* **Request**: All of the data goes into your copy exactly as written. Images do not.

### Dataset content

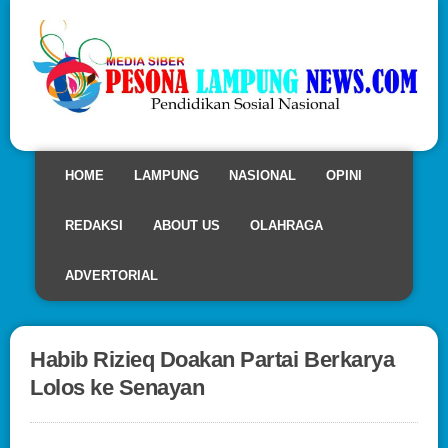
HOME
LAMPUNG
NASIONAL
OPINI
REDAKSI
ABOUT US
OLAHRAGA
ADVERTORIAL
Habib Rizieq Doakan Partai Berkarya
Lolos ke Senayan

######

* **Answer box**:
HOME
LAMPUNG
NASIONAL
OPINI
REDAKSI
ABOUT US
OLAHRAGA
ADVERTORIAL
Habib Rizieq Doakan Partai Berkarya
Lolos ke Senayan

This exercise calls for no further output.